Pope Benedict XVI told about 20,000 followers in an open air Mass on Sunday that Christians in the Middle East are “deeply touched by difficulties and uncertainties” but that they must be strong in their faith to counter religious extremism.
The pope’s message on the final day of his pilgrimage to Jordan was for Christians to persevere as their populations decline in a Middle East that offers limited economic opportunity and is torn by violence and radicalism.
He called on Roman Catholics to reach across religious divides to make peace.
“May you never forget the great dignity which derives from your Christian heritage, or fail to sense the loving solidarity of all your brothers and sisters in the church throughout the world,” said the 82-year-old pontiff, who leaves Jordan today for the next leg of his trip, a visit to Israel and the West Bank.

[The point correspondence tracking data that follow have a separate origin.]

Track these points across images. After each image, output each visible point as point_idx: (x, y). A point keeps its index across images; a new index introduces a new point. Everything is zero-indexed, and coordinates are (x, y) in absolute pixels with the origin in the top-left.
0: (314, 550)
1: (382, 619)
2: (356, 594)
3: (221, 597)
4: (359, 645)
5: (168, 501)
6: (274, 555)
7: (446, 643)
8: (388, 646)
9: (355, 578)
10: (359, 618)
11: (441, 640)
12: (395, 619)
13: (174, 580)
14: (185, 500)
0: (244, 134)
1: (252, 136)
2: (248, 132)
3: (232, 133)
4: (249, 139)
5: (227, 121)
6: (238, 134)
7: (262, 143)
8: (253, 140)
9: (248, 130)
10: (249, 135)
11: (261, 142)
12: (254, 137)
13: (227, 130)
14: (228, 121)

During Sunday’s Mass in Amman International Stadium, Benedict turned his attention to Christians in the Holy Land, whose numbers have been declining for decades.
In Jordan, for example, Christians accounted for 30% of the population in 1950.
They make up less than 4% today.
Most of those who left were economic emigres, but Christians have also grown uneasy over the Palestinian-Israeli conflict and the recent rise of Islamic extremism.
Thousands of Iraqi Christians have fled to Jordan since the 2003 U.S.-led invasion, and subsequent sectarian violence and persecution of religious minorities in Iraq.
The pope said that to remain strong, Christians must strengthen ties among themselves and build good relations with other faiths.
“Fidelity to your Christian roots, fidelity to the church’s mission in the Holy Land, demands of each of you a particular kind of courage: the courage of conviction, born of personal faith, not mere social convention or family tradition,” Benedict said.